All retirement plans are not the same. In fact, there is such a wide variety of retirement plans that learning more about your choices is a good idea. Here’s a brief look at the different plans and what they have to offer.

The Traditional 401(k). Many people have this type of retirement savings plan, and it works like this: The plan is funded with pre-tax dollars taken out of your paycheck (through payroll deductions). If you’re lucky, your company will match your level of contribution or even make contributions on your behalf – after all, the employer contributions are tax-deductible.

There are several variations on the traditional 401(k) theme…

The Safe Harbor 401(k). A byproduct of the Small Business Job Protection Act of 1996, the Safe Harbor plan combines the best features of the traditional 401(k) and a SIMPLE IRA, making it very attractive to business owners. With a Safe Harbor plan, an owner-operator can avoid the big administrative expenses of a traditional 401(k) and enjoy higher contribution limits. The Safe Harbor plan allows for employers to make matching or non-elective contributions. Typically, employers match contributions dollar-for-dollar up to 3% of an employee’s income.

The SIMPLE 401(k). Designed for small business owners who don’t want to deal with retirement plan administration or non-discrimination tests, the SIMPLE 401(k) is available for businesses with less than 100 employees. Like a Safe Harbor plan, the business owner must make fully vested contributions (up to 3% of an employee’s income).

The Solo 401(k). Combine a profit-sharing plan with a regular 401(k), and you have the Solo 401(k) plan, a retirement savings vehicle designed for sole proprietors, owners of mom-and-pop businesses, and even those who have a small, legitimate business “on the side” while they work for another employer.

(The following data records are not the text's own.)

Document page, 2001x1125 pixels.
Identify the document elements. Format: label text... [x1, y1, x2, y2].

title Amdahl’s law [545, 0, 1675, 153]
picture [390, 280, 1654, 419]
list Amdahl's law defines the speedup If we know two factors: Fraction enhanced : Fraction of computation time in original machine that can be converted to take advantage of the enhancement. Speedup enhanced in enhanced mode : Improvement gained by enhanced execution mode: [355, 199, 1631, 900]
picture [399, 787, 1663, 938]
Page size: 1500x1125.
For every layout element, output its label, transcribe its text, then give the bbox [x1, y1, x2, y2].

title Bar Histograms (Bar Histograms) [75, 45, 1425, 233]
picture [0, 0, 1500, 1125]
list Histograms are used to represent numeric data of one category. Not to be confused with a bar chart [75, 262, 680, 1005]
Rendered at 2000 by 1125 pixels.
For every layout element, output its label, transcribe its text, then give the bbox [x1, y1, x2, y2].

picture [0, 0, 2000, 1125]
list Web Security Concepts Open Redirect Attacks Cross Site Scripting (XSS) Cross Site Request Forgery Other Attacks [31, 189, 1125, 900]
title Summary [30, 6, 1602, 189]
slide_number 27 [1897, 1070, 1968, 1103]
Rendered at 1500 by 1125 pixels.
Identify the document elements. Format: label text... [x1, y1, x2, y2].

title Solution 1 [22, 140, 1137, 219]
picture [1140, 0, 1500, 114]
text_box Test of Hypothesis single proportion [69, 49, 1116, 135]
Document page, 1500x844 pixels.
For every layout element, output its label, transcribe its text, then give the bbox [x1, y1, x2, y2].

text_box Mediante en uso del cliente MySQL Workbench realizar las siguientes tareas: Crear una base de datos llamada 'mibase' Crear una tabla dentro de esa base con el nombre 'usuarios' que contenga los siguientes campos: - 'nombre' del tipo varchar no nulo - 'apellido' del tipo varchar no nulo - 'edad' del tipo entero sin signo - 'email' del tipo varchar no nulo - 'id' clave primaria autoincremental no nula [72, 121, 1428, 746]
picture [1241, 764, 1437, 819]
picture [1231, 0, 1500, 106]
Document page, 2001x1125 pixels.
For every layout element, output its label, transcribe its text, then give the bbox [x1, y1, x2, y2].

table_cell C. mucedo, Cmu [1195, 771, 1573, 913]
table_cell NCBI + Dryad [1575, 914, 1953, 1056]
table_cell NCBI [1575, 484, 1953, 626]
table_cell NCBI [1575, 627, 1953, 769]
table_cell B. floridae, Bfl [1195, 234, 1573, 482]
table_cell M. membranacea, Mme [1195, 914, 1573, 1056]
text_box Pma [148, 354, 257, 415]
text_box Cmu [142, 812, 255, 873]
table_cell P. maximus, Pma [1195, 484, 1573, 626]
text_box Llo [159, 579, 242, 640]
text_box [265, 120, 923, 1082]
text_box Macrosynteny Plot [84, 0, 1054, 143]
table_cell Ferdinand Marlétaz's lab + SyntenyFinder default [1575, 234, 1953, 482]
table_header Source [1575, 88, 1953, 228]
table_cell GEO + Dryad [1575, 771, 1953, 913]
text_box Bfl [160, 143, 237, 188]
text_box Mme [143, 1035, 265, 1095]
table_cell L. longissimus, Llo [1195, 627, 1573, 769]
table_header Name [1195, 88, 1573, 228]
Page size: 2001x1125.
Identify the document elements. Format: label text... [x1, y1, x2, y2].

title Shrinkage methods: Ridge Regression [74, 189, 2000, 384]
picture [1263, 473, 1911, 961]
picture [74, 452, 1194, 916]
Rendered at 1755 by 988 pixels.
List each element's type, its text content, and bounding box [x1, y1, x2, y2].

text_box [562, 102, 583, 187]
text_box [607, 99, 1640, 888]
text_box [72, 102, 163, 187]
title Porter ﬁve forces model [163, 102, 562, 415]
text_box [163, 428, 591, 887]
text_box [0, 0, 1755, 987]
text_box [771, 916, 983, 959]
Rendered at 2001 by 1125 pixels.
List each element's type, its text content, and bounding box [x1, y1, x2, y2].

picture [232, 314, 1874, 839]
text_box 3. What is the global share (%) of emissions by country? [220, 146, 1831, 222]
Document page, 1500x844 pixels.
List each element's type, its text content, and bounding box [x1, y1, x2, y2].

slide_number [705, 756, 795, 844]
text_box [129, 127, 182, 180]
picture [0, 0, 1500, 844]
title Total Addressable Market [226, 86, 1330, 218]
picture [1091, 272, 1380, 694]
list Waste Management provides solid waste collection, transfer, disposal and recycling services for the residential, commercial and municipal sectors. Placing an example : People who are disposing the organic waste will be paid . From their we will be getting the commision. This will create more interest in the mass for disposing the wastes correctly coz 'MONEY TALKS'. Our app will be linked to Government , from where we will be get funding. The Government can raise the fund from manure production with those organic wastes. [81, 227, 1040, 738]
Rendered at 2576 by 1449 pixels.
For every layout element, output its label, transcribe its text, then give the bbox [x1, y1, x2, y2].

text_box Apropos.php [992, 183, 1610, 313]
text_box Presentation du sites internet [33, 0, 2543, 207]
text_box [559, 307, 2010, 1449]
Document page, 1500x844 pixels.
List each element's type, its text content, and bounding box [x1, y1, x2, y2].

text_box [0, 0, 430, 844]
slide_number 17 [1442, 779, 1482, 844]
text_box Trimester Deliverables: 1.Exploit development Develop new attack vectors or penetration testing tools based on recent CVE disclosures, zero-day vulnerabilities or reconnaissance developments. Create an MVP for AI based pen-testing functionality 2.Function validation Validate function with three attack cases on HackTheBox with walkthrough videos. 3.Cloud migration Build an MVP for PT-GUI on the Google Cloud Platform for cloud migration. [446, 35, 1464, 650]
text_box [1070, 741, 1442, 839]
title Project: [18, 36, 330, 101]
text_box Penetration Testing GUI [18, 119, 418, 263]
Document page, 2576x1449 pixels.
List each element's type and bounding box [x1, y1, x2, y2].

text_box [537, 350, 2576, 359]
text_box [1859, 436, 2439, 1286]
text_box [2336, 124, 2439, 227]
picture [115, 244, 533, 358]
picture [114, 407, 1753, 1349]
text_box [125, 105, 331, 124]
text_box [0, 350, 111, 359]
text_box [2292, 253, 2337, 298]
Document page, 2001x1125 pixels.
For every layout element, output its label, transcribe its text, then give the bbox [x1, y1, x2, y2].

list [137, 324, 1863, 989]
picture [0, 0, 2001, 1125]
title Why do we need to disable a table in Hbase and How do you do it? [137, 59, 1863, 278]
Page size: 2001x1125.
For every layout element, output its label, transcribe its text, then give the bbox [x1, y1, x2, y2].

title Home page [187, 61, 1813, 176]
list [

The Roth 401(k). Imagine a Traditional 401(k) fused with a Roth IRA. Here’s the big difference: you contribute after-tax income to a Roth 401(k), and when you reach age 59½, your withdrawals will be tax-free (provided you’ve had your plan for more than five years). The annual contribution limits are the same as those for a Traditional 401(k) plan.

You can roll Roth 401(k) assets into a Roth IRA when you retire – and you don’t have to make mandatory withdrawals from a Roth IRA when you turn 70½. With a standard 401(k), you have to roll over the assets to a traditional IRA and make the required withdrawals.

And then there are SEP-IRA, SIMPLE IRA and Keogh plans…

The SEP-IRA. This employer-funded plan is designed for businesses with 25 or fewer employees. The employer contributions are 100% vested from the start, and the employer can supplement the SEP-IRA with another retirement plan.

The SIMPLE IRA. This is like a SIMPLE 401(k) – a small business retirement plan with mandatory employer and optional employee contributions. But in this plan, there is one big difference for the business owner. If the business is not doing well, the owner can reduce plan contributions. The employer contributions are still 100% vested from the beginning.

The Keogh Plan. The Keogh is designed for professional practices and family businesses with ten or fewer highly paid employees. It can be either a defined benefit plan, pension-style income for the employee in retirement, or a defined contribution plan with a generous annual contribution limit and freedom for employees to make their own investment decisions.

Did you know you had so many choices? If you are an employer, you may not have realized you have such an array of choices in retirement plans. But you do, and asking the right questions may represent the first step toward implementing the right plan for your future or your company.